◆ Texte fourni
::::::::

Portrait de l'écrivain, homme politique et diplomate congolais Henri Lopes lors de la 37e Foire du Livre le 10 novembre 2018, à Brive-la-Gaillarde, France. Photo : Jean-Marc ZAORSKI/Gamma-Rapho via Getty Images

Depuis le 2 novembre 2023, l’ombre de Marie-Joseph Henri-Lopès, plus connu sous le nom d'Henri-Lopès, voltige sur la rive gauche de la Seine, direction : le fleuve Congo. L'écrivain de renom est décédé à Paris en ce début du mois de novembre à Suresnes en île de France. Il avait 86 ans. Il a parcouru, presque toute sa vie, au propre comme au figuré, ce trajet Europe-Afrique, comme une configuration de sa double appartenance.

Nous autres, adolescents des années 1990, ne pouvons parler de lui qu’à travers ses oeuvres, telles qu’elles ont contribué à renforcer notre éducation citoyenne, la connaissance de notre continent, ainsi que notre place dans le monde, en tant que sujets du monde.

De la dizaine d'oeuvres de l'écrivain congolais par lesquelles nous avions été socialisés figurent, entre autres, Tribaliques (1971) qui le consacre Grand prix littéraire d’Afrique noire, La nouvelle romance (1976), Sans tam-tams (1977), Le pleurer-rire (1983), Le chercheur d'Afriques (1990), Sur l'autre rive (1992).

::::::::

◆ Données extraites
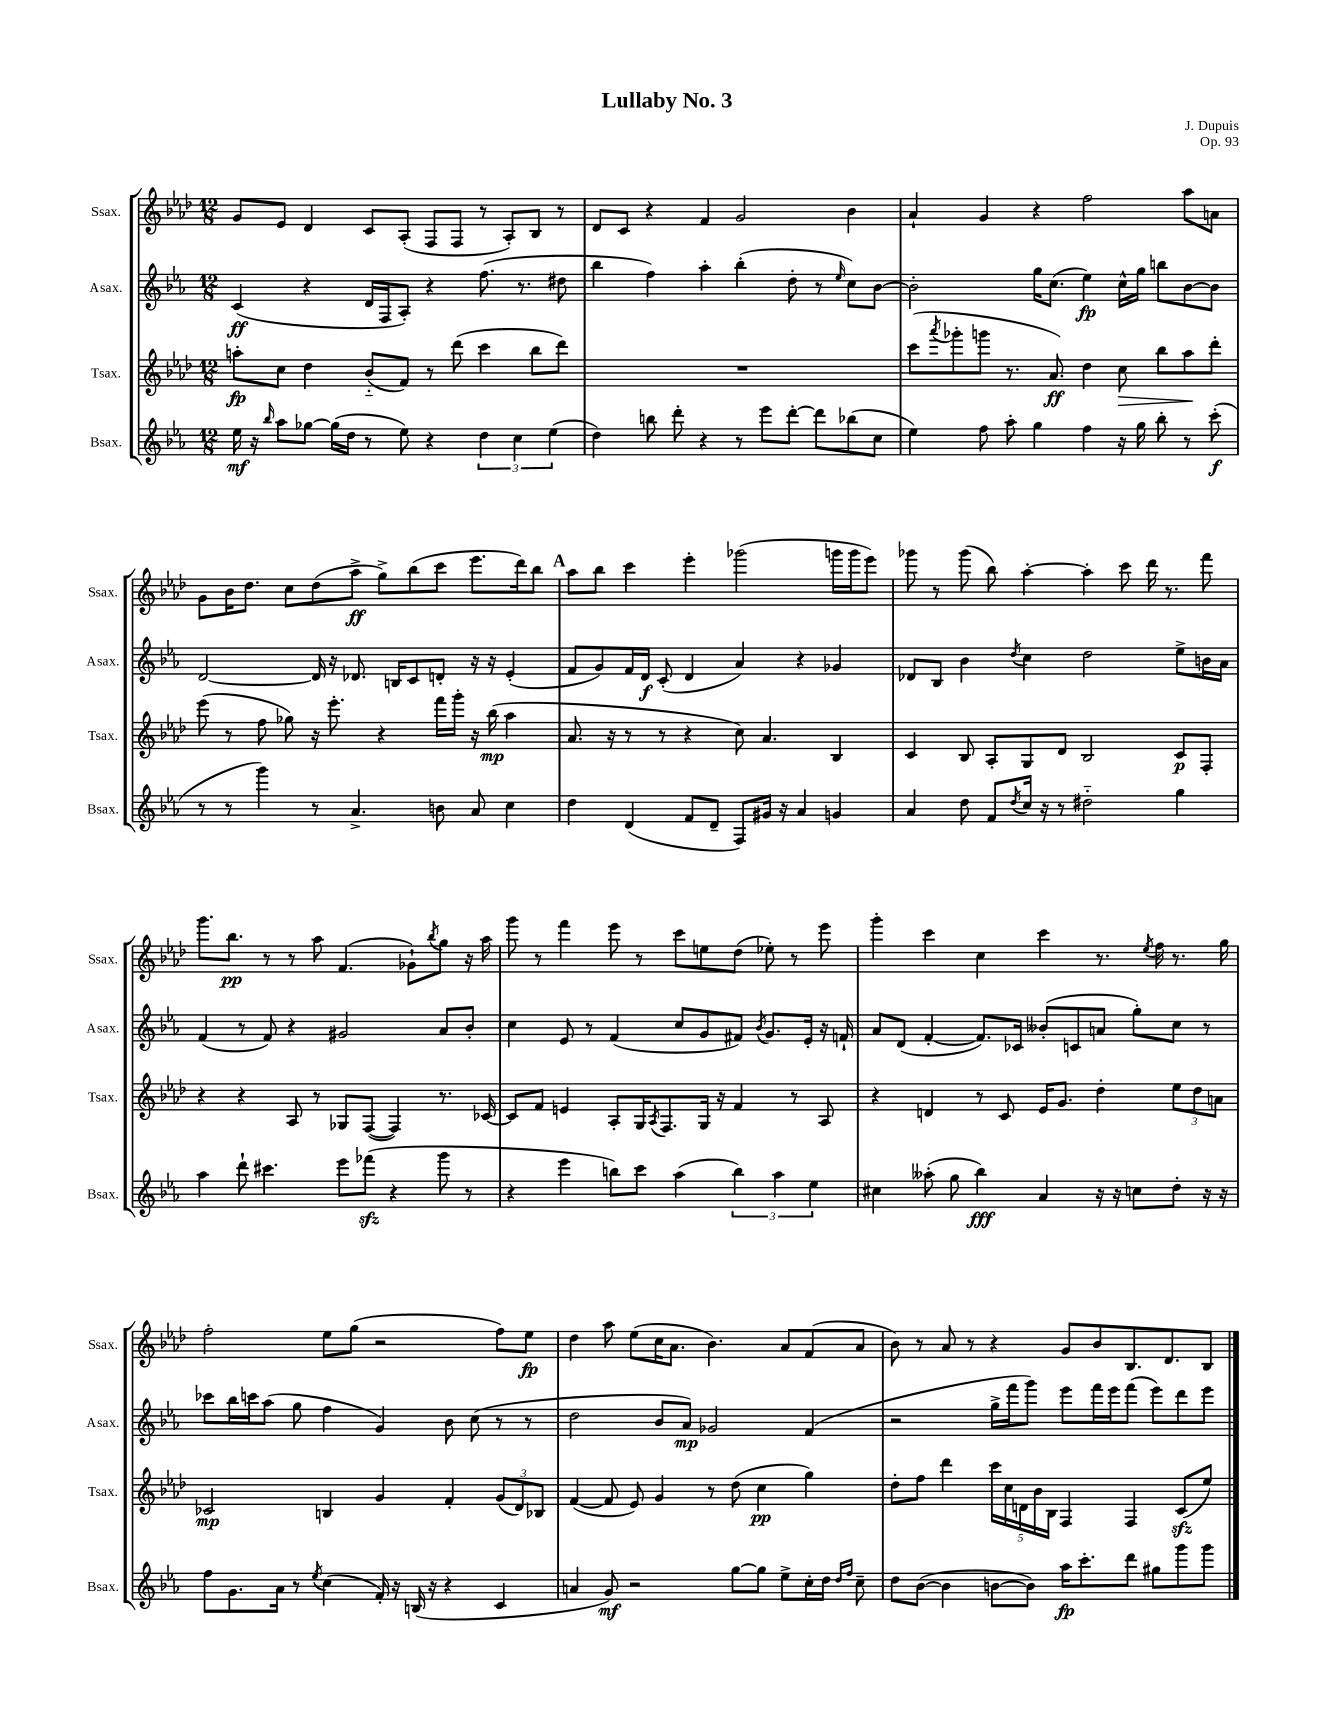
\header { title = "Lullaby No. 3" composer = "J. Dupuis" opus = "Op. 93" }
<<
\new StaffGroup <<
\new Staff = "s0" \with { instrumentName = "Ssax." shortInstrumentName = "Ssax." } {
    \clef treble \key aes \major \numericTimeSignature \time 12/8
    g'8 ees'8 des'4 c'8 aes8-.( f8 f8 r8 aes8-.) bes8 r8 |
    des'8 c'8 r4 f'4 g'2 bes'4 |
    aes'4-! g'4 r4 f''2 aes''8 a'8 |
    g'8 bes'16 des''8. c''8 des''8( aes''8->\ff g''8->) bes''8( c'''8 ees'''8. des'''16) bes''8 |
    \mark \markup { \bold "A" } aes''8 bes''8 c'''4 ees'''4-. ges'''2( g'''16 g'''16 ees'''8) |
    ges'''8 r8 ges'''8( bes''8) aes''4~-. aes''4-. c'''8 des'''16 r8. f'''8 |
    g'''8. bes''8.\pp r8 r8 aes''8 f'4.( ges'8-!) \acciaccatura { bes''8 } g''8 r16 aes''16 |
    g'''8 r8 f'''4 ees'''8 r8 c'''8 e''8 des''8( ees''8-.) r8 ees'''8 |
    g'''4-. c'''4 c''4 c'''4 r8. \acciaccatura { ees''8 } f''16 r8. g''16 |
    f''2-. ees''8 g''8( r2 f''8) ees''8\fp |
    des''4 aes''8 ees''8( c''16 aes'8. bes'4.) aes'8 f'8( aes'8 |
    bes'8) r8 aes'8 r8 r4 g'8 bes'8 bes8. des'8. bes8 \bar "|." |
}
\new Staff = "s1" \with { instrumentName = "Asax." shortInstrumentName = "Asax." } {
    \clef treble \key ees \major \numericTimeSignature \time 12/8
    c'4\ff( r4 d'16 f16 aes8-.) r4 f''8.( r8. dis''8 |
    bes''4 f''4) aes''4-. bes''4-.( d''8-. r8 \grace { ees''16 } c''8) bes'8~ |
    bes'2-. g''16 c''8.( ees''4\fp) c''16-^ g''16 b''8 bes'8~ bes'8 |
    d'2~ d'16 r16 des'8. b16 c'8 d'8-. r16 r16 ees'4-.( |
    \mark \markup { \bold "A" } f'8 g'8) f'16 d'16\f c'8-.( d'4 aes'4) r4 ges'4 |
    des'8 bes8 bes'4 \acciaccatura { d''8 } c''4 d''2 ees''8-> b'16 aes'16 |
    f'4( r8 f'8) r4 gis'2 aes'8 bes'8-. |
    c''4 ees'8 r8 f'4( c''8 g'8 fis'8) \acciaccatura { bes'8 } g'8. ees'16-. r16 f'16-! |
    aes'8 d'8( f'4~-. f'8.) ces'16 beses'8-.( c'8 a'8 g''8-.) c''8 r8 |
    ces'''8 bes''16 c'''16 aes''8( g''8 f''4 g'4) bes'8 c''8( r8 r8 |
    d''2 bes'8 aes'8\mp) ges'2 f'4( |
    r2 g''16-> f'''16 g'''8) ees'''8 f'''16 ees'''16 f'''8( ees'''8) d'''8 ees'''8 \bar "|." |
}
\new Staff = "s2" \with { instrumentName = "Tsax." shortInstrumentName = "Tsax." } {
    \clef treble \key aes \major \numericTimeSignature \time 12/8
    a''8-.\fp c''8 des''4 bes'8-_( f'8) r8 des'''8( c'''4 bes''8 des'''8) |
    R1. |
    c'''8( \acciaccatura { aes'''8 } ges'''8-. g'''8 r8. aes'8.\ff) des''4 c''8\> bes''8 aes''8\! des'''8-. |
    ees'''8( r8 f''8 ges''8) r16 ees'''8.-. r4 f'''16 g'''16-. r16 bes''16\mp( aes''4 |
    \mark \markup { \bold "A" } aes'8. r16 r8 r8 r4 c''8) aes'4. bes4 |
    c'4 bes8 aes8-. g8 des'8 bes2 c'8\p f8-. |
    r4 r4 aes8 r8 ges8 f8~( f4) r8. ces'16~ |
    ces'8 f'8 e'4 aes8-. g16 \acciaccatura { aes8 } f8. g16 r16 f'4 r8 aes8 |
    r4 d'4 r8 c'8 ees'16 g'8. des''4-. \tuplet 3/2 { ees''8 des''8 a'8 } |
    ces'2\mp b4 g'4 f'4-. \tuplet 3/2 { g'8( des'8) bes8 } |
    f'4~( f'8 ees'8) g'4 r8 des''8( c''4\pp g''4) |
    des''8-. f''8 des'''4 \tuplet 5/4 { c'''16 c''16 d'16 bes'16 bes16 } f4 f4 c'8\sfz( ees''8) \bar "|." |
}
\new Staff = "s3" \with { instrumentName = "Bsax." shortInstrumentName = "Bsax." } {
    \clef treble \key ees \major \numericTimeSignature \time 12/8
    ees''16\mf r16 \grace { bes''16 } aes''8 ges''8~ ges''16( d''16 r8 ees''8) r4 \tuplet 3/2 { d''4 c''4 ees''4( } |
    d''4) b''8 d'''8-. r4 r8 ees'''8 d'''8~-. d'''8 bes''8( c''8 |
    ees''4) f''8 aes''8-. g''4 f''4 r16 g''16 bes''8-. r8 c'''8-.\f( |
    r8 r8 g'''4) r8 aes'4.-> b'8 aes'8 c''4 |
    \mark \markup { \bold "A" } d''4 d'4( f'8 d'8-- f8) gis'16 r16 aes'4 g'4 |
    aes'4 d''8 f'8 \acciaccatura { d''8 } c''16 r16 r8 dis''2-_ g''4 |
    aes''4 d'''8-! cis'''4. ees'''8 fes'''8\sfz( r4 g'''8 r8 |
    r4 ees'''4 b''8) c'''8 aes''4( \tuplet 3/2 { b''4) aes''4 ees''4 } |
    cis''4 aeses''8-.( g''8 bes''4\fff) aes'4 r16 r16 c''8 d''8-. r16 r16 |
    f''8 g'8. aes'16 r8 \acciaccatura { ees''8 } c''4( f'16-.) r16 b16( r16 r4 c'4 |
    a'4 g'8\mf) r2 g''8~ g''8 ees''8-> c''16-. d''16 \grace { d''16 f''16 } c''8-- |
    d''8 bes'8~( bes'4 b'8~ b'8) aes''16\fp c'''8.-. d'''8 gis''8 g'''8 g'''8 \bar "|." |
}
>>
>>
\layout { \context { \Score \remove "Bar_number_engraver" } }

::::::::

Pouvez-vous poursuivre l'hommage à l'écrivain Henri Lopes, placé avant les lignes, à partir de sa dernière phrase ?

◆ Résultat de la tâche
A quoi s'ajouteraient les titres les plus récents comme Ma grand-mère bantoue et mes ancêtres gaulois_ (2003), Le lys et le flamboyant (1997), Une enfant de Poto-Poto (2012), Il est déjà demain (2018).

Je m'intéresse à la littérature des pays du Sud, à la théorie du champ littéraire, à la pensée postcoloniale et à l’analyse du discours social. Je dirais que deux grandes mythologies pourraient en constituer les axes majeurs. Ce sont les tandems: littérature/politique et Europe/Afrique. D’un site à l’autre, l’illustre écrivain aura réussi à instituer brillamment un tiers-espace d’une façon qui transcende les clivages traditionnels qui opposent l'Afrique et l'Europe.

Ainsi, du point de vue du rapport, structurellement tendu, entre “littérature” et “politique”, Henri Lopès est parvenu à voguer avec élégance entre les deux espaces. En effet, il est un des rares acteurs politiques sur le continent à avoir su concilier ses activités politiques avec sa carrière d’écrivain sans se laisser disqualifier par le champ du pouvoir dont on connaît suffisamment l’impact aliénant sur le champ.

Il fut, tour à tour, ministre de l’Education (1969), des Affaires étrangères (1972) ; Premier ministre (1973-1975) ; ministre des Finances (1980); haut fonctionnaire international (1982-1998) et ambassadeur (1998-2015).

Engagement critique

Il a pu passer plus de 50 ans sa vie à témoigner de l’histoire politique au quotidien de son pays et du continent, voyant se succéder des hommes, des régimes et des mutations sans se faire éjecter lui-même du système. Surtout, il a su appréhender les thèmes politiques par la médiation de la création littéraire, qu’il a abordés avec un humour savoureux qu’on pourrait retrouver chez un Sony Labou Tans’i (écrivain à succès, lui aussi originaire du Congo-Brazaville) ou encore chez un Alain Mabanckou (écrivain originaire, lui aussi, du Congo, et fortement représentatif de la diaspora africaine en France).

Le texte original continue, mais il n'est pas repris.